The big hit is "Forgiven," which sets a new standard for contrition mixed with confrontation.  Beginning with a catchy keyboard riff, Thiessen dives into a two-way inquisition of sorts, acknowledging the rift between the first and second party: "And you can't see past the blood on my hands to see that you've been aptly damned to fail and fail again."  He then confesses that all of us are guilty of "thinking the thoughts whether or not we see them through," and that we've all been forgiven by the Final Judge, so we might as well lay our sins on the line and let them go.  

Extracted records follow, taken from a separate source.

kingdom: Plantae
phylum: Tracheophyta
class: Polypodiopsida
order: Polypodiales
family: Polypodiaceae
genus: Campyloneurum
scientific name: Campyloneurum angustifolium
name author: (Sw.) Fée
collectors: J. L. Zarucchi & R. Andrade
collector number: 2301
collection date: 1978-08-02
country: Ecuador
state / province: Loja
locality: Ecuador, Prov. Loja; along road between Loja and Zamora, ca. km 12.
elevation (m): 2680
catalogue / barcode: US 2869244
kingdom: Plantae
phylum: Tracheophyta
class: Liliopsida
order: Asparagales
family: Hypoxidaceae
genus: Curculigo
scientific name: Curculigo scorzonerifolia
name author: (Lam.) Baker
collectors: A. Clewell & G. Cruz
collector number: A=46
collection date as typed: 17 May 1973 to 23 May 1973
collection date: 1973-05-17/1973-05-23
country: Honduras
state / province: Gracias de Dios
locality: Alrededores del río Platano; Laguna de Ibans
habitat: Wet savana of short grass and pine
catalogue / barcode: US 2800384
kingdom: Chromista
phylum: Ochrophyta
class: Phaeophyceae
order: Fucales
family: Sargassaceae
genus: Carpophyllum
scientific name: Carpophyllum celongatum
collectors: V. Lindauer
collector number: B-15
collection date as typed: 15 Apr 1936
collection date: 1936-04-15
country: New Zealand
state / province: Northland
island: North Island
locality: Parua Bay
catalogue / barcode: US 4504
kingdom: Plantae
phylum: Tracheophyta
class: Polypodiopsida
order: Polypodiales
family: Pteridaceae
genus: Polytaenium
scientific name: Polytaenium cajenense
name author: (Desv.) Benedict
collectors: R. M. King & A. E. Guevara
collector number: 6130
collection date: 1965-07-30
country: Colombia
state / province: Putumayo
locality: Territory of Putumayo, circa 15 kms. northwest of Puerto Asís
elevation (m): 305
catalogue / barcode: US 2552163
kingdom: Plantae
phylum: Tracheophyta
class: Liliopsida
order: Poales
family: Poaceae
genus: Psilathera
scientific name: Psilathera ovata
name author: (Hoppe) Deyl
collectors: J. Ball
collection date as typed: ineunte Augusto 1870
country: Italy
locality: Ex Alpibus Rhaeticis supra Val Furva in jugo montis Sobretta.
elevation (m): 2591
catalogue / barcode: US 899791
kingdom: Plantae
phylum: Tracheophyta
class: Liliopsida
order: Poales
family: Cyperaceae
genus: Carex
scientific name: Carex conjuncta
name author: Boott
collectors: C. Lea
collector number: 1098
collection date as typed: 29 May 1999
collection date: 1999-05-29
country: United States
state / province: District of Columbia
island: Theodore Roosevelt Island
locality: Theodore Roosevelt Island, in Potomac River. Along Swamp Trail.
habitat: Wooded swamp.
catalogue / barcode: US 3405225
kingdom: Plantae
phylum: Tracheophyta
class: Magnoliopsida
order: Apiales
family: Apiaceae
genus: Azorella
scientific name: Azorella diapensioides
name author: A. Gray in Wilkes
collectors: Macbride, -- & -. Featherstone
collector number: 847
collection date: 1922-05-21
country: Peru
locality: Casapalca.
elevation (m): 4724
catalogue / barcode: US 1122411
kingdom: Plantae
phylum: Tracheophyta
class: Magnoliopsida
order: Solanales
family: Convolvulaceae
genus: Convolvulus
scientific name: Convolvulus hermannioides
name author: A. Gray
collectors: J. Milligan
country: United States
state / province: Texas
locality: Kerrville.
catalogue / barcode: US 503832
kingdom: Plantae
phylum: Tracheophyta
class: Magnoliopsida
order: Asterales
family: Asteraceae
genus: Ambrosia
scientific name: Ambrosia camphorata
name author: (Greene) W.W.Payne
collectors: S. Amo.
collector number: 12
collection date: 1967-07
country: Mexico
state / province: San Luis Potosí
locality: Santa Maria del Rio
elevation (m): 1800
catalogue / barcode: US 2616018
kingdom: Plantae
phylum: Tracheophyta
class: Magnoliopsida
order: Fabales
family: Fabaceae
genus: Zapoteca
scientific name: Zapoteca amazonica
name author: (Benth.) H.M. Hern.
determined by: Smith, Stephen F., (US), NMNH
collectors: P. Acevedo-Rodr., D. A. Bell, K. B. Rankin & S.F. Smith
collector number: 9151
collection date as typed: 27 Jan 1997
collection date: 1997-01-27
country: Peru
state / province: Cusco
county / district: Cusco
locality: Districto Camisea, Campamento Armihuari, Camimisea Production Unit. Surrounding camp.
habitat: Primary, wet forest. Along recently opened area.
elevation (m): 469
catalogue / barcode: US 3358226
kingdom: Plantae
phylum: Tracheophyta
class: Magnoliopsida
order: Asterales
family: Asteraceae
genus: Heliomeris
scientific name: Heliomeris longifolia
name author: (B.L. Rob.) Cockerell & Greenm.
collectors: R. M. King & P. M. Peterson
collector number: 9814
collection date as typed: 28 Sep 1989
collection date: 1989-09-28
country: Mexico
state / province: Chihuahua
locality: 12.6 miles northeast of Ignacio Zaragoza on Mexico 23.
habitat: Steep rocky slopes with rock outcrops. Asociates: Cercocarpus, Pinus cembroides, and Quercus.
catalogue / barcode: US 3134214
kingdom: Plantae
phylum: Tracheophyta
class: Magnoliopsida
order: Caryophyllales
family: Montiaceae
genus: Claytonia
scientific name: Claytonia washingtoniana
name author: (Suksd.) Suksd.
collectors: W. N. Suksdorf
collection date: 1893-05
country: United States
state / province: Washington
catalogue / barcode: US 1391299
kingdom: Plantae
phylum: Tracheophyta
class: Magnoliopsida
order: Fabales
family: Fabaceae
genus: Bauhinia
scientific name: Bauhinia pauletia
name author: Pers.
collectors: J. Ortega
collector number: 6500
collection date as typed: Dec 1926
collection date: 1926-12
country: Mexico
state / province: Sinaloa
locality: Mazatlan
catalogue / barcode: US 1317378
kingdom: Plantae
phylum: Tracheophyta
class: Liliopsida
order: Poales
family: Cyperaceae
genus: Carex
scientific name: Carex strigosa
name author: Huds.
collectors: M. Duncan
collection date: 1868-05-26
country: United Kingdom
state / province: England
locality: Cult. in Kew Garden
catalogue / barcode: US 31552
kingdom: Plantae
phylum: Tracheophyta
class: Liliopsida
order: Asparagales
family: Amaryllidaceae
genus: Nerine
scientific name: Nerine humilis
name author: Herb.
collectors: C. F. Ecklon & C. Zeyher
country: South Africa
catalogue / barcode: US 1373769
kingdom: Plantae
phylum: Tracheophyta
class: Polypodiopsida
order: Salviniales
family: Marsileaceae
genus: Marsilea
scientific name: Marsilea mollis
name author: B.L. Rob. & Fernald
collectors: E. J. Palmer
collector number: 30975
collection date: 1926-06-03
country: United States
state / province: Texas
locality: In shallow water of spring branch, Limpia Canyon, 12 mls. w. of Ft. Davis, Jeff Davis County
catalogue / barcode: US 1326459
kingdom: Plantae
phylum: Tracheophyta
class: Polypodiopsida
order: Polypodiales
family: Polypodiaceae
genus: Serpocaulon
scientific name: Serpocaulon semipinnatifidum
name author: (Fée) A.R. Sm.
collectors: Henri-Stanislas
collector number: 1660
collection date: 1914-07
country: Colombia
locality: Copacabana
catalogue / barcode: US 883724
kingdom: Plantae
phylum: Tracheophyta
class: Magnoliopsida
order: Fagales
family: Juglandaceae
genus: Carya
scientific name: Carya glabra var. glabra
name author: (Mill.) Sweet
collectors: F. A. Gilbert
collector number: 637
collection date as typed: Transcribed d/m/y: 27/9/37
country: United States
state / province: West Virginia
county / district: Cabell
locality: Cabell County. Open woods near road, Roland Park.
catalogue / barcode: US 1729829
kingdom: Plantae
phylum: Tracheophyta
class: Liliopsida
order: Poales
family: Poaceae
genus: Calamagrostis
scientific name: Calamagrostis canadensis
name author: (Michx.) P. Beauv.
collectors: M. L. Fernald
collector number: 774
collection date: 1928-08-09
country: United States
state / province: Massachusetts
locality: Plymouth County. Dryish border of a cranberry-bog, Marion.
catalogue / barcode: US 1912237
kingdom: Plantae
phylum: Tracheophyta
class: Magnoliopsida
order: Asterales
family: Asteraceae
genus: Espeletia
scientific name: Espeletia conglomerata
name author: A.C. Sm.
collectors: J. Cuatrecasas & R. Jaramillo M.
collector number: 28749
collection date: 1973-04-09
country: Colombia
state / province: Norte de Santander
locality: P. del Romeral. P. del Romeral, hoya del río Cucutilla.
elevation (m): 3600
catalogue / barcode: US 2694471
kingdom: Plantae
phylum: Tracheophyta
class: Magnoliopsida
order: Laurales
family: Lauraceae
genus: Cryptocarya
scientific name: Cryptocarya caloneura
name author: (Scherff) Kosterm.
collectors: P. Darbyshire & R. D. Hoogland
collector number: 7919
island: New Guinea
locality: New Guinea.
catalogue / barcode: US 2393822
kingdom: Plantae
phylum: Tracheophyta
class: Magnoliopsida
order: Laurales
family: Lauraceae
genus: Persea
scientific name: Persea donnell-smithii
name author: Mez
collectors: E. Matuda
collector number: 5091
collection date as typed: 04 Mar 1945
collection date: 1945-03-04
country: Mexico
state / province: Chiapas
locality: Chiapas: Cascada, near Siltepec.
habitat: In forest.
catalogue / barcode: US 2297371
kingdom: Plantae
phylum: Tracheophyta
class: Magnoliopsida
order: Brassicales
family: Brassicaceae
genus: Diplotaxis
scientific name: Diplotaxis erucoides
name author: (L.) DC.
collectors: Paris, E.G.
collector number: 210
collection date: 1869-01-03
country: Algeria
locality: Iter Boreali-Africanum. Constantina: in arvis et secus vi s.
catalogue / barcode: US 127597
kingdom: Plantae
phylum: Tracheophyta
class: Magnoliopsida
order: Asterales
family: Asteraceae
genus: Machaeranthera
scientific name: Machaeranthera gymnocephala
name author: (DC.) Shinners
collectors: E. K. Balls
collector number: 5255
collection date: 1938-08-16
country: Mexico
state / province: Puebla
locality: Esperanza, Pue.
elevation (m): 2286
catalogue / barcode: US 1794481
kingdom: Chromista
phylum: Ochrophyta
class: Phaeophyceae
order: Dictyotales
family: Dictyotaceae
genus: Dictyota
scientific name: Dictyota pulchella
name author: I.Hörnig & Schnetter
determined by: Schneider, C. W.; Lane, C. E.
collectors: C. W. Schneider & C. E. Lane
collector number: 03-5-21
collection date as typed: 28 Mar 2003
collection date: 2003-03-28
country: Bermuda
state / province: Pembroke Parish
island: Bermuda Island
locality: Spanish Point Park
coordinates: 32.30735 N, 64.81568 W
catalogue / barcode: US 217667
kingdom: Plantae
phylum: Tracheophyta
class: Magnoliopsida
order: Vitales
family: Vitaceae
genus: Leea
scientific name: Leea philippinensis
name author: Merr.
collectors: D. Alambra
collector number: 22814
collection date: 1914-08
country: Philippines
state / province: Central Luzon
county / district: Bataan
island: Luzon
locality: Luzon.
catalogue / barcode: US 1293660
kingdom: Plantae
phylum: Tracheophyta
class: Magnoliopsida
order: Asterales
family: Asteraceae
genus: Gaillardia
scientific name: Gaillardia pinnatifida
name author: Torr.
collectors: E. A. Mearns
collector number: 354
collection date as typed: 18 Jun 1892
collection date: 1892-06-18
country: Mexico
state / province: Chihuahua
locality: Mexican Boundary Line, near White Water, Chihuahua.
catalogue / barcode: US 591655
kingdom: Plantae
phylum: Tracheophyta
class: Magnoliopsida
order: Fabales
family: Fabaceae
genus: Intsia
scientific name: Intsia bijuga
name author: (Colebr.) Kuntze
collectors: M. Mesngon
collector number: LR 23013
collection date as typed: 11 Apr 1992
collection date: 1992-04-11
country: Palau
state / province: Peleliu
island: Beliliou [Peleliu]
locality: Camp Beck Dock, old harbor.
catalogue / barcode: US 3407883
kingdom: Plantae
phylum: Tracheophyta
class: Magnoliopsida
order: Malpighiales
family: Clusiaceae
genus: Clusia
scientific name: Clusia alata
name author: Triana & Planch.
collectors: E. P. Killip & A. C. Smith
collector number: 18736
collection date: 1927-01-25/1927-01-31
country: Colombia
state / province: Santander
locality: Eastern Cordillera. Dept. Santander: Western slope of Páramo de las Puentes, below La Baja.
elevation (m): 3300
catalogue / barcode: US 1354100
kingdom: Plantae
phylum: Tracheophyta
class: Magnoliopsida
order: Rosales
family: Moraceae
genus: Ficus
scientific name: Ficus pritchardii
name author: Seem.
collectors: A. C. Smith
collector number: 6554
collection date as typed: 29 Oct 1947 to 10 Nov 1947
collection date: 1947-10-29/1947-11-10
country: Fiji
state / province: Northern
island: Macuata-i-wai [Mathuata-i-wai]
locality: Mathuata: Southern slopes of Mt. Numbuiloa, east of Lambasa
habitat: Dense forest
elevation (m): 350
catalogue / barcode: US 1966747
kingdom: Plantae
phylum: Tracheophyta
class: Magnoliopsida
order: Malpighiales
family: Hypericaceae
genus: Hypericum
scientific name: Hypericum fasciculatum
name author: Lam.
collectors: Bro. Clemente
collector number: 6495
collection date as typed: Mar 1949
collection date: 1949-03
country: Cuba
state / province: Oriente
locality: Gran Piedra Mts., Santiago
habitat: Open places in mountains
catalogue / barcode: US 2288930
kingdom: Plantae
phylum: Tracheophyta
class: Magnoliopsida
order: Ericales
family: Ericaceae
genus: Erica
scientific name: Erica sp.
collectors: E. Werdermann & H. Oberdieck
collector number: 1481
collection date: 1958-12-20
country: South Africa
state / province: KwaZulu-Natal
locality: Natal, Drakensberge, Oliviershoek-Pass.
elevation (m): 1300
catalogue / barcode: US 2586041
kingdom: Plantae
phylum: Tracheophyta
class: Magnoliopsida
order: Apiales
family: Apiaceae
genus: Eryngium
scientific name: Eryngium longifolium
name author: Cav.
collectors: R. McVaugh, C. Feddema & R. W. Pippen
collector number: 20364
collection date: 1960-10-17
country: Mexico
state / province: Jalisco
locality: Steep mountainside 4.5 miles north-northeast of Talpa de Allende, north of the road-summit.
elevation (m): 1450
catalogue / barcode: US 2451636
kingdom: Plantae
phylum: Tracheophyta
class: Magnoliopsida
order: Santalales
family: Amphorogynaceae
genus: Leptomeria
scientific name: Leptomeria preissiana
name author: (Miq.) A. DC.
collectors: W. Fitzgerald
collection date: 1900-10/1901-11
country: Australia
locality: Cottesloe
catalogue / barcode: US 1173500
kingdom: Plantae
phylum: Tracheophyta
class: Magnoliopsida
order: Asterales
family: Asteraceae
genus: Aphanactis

What really sets Five Score apart from its predecessors is the band's new preoccupation with death.  "Faking My Own Suicide," a country knockoff complete with pedal steel and banjo, presents the confession of a hurting romantic using self-harm--at least figuratively--as a manipulation tactic to earn sympathy from an estranged other.  The real "grateful dead" is the epic 11-minute closer, the morbidly appropriate "Deathbed."  A long first-person account of a wayward elder dying of lung cancer, Thiessen paints a sweeping but sad portrait of a life wasted in drinking, smoking, loveless matrimony, and bowling.  Finally, the singer sees a window of redemption open up--apparently accompanied by a chamber orchestra--and exhales his final rasp in a cry of deliverance to Jesus, portrayed by none other than Jon Forman of Switchfoot, who sings our hero into the Promised Land.  (Good casting, by the way, since Switchfoot are kind of like a musical older brother to the Canton boys.)

It's not all gloom, doom, and ka-boom: Thiessen sings the praises of his significant other in "Must Have Done Something Right," obviously taking a page out of the Bob Carlisle Playbook of Happy Accidents.  It's a nice flash of light in a largely gun metal gray block of emotional turmoil and morbid reflection.  Well, maybe that's a bit much.  The point is, the K are becoming a full-grown punk artist, and now have the actual gravitas to (gulp) be taken seriously.